Alors que le 25 avril marque la Journée mondiale de lutte contre le paludisme, l’Afrique se retrouve une fois encore face à un paradoxe cruel : des avancées scientifiques incontestables d’un côté, et de l’autre, une crise latente alimentée par le désengagement financier. Sur un continent où le paludisme reste la première cause de mortalité infantile, le moindre recul dans les efforts de prévention peut se traduire par des milliers de vies perdues.
L’introduction du vaccin antipaludique dans le programme de vaccination de routine en Ouganda — 19ᵉ pays africain à l’adopter — aurait dû être un signal d’espoir. Mais cette avancée est fragilisée par une autre réalité : la chute des financements internationaux compromet gravement la lutte contre la maladie. Les campagnes de distribution de moustiquaires imprégnées prennent du retard, les traitements saisonniers sont suspendus, et les médicaments viennent à manquer. Pour les populations rurales, cela signifie un retour brutal à l’insécurité sanitaire.
L’Organisation mondiale de la Santé alerte : sans une mobilisation politique et financière rapide, les progrès réalisés au cours des deux dernières décennies pourraient s’effondrer. Déjà, les coûts de santé augmentent dans de nombreux pays africains, frappant de plein fouet les familles les plus pauvres, qui n’ont ni les moyens d’acheter des traitements, ni accès à des structures médicales efficaces.

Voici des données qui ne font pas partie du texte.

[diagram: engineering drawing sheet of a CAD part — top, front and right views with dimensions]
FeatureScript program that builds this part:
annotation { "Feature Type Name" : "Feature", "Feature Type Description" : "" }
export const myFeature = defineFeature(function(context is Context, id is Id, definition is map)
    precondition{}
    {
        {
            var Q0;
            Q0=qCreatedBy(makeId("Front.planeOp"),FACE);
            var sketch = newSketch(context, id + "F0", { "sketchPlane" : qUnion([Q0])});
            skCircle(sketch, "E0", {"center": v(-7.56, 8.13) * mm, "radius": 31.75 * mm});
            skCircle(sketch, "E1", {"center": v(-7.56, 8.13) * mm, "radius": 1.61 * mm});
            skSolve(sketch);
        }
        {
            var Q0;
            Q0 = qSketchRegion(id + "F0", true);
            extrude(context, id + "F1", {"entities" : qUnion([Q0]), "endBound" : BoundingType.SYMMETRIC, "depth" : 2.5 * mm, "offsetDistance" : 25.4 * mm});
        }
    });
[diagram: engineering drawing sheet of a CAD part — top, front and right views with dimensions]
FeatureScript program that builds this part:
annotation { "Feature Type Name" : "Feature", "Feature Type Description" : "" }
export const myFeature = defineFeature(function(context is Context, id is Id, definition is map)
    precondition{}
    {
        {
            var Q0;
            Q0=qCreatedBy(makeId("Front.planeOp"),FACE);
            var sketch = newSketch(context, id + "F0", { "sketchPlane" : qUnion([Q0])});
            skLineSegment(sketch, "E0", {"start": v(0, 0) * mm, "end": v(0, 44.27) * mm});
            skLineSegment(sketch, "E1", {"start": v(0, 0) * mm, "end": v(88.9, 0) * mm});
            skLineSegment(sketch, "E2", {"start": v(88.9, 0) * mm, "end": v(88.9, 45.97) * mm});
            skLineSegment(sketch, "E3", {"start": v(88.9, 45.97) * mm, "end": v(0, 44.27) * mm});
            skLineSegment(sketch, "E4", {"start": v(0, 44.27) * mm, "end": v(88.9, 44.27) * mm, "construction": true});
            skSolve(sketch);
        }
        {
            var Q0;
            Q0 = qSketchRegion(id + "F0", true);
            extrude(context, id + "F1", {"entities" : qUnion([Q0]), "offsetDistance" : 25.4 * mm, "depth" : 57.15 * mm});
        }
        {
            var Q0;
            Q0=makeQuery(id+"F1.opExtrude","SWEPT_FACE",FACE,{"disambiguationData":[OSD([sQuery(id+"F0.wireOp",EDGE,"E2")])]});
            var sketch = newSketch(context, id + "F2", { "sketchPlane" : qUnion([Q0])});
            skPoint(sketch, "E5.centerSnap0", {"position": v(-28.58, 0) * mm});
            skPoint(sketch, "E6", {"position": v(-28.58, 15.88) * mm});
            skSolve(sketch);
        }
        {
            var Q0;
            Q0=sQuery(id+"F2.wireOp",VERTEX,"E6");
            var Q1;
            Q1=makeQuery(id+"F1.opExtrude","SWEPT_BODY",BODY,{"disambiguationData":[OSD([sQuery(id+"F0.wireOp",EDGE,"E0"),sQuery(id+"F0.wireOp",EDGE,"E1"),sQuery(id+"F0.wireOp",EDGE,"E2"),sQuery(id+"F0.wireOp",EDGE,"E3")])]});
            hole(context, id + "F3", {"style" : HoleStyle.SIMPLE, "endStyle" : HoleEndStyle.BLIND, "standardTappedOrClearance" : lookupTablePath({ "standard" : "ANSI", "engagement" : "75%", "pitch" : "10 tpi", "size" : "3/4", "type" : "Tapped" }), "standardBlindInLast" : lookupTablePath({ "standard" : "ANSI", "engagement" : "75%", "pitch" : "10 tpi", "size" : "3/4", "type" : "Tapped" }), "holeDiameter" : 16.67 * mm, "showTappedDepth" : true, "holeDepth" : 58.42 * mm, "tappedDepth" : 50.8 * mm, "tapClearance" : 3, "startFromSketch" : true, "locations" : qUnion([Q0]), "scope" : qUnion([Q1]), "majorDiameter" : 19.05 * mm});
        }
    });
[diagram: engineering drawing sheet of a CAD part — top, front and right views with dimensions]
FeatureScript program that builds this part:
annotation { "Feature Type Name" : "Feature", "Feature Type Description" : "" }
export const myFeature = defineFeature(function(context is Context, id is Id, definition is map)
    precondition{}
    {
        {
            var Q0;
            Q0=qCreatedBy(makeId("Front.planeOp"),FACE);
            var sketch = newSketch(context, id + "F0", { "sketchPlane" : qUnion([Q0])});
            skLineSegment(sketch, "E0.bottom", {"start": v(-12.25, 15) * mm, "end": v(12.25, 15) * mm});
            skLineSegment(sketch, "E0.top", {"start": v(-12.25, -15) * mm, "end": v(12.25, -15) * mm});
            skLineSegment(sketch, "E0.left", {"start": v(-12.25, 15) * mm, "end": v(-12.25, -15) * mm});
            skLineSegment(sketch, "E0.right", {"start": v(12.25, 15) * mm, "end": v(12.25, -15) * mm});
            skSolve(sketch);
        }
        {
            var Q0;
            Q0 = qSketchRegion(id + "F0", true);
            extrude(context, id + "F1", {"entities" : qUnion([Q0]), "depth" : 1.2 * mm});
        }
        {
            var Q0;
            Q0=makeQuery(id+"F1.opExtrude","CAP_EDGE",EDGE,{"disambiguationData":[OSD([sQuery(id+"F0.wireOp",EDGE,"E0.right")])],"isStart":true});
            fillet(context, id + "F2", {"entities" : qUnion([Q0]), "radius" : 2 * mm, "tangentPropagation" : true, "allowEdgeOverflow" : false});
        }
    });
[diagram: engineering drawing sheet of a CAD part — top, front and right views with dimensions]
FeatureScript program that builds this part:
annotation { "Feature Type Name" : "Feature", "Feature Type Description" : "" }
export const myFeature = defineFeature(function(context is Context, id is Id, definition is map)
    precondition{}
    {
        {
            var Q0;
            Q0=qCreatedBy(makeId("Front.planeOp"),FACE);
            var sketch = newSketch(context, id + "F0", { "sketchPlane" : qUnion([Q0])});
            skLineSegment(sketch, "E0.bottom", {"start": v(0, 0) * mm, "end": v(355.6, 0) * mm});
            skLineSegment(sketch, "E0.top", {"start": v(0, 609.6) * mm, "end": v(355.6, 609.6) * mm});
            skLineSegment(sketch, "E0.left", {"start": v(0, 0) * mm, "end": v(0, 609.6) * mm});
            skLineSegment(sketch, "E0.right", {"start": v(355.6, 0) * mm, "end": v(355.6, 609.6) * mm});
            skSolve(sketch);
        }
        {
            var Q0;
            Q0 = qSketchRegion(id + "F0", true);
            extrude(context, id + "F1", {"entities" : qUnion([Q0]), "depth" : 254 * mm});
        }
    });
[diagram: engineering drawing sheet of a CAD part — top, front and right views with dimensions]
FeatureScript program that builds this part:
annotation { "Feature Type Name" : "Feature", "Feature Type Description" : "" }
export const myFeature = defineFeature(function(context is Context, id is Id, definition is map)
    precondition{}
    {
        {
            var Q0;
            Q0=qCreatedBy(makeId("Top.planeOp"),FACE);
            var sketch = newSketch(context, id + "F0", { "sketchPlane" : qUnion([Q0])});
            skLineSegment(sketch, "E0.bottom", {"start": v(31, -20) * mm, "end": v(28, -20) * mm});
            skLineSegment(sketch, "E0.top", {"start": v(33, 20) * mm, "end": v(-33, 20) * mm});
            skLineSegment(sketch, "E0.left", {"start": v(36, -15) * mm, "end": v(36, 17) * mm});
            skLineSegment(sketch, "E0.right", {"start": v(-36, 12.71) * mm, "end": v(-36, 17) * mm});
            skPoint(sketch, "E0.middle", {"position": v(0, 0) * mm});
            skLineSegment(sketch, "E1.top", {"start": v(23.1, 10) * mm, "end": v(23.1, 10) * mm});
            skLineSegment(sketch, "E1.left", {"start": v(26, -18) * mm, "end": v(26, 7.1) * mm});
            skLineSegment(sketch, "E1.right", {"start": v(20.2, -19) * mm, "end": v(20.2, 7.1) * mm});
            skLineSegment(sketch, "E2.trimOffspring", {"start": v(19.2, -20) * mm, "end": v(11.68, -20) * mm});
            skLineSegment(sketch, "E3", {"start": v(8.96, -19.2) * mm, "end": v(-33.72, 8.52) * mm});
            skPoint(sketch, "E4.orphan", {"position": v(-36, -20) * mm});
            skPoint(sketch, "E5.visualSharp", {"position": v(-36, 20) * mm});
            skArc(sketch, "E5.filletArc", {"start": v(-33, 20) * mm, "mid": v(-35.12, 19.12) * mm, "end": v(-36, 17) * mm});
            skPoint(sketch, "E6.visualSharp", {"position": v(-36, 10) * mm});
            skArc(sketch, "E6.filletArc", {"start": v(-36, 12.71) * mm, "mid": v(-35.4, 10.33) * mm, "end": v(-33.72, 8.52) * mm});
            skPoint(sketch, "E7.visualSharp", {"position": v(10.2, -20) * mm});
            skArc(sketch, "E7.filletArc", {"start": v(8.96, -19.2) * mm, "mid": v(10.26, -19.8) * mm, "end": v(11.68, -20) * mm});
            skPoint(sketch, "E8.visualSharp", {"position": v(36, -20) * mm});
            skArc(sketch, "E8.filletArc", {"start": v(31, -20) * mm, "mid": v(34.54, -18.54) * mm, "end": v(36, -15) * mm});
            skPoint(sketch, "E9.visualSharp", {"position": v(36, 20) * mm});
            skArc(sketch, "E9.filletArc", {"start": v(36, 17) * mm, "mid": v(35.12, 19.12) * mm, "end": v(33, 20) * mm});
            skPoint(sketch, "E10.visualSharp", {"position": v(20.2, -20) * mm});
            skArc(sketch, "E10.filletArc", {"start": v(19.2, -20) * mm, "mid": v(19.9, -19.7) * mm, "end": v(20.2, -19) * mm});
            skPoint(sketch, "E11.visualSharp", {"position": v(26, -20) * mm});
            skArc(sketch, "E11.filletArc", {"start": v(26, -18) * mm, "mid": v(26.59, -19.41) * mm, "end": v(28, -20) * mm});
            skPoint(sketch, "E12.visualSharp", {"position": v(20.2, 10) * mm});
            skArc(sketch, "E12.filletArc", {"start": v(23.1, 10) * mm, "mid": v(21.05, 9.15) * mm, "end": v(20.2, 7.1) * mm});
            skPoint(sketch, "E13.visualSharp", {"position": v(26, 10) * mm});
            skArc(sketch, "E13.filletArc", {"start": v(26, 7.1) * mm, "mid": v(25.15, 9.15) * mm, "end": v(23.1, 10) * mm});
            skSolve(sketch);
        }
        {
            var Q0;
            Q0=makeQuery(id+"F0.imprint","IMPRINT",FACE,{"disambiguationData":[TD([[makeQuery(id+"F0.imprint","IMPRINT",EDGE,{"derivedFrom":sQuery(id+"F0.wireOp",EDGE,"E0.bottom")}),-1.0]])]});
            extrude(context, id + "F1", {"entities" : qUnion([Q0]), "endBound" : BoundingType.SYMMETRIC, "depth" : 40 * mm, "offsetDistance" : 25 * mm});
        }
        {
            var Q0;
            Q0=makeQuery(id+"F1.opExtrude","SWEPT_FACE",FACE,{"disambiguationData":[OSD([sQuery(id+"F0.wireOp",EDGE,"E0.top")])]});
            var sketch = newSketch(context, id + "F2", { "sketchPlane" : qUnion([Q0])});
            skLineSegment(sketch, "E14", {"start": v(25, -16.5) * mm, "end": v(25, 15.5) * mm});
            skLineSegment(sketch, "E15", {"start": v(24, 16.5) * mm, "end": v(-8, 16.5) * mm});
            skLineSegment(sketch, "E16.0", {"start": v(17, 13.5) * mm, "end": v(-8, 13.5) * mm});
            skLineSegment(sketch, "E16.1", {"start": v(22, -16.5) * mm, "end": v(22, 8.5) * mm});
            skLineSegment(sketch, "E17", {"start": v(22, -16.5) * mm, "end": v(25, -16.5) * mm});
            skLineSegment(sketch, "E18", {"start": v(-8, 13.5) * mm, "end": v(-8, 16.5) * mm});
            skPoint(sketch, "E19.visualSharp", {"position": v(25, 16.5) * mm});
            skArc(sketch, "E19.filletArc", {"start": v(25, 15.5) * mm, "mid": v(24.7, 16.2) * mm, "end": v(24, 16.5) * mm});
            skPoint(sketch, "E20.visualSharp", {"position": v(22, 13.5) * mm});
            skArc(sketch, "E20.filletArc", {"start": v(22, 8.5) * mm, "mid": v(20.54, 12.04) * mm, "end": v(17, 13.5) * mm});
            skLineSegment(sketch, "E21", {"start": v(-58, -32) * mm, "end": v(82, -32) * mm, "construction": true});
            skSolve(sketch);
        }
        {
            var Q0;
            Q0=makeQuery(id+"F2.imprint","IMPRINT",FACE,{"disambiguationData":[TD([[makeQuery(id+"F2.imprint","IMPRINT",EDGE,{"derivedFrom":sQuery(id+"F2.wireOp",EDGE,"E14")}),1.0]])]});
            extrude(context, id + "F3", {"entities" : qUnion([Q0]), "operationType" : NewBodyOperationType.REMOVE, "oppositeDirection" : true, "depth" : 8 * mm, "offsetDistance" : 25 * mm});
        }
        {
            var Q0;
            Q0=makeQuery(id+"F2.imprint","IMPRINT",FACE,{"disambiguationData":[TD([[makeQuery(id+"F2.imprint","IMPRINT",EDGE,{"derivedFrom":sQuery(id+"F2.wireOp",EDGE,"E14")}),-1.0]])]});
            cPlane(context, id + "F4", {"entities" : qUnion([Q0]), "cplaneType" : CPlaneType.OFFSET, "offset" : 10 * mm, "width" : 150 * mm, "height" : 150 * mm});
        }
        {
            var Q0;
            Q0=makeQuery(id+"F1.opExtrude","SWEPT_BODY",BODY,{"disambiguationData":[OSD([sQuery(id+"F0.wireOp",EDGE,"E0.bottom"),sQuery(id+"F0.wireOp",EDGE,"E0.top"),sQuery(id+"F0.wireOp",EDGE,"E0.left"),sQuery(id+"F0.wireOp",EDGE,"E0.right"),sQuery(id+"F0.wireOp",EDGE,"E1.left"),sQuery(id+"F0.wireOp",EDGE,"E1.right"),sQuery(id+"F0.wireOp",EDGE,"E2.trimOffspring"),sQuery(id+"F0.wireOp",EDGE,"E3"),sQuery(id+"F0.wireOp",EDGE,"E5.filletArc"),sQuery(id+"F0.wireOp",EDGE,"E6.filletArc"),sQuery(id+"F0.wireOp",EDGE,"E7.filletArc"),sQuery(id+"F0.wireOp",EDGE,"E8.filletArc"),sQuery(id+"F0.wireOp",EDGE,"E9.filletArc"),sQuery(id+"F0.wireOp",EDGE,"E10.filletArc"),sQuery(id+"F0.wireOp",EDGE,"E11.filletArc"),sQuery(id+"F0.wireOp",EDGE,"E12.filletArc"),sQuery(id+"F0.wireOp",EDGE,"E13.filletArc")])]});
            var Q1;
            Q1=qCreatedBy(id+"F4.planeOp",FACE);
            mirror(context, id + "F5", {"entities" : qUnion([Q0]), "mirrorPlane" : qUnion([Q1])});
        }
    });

Le paludisme tue toujours un enfant toutes les deux minutes. Et cette statistique glaçante pourrait empirer si la communauté internationale ne redonne pas à la lutte antipaludique sa place dans les priorités sanitaires mondiales. Le vaccin ne suffira pas. Ce qui manque aujourd’hui, c’est la volonté collective de transformer un combat temporaire en stratégie durable.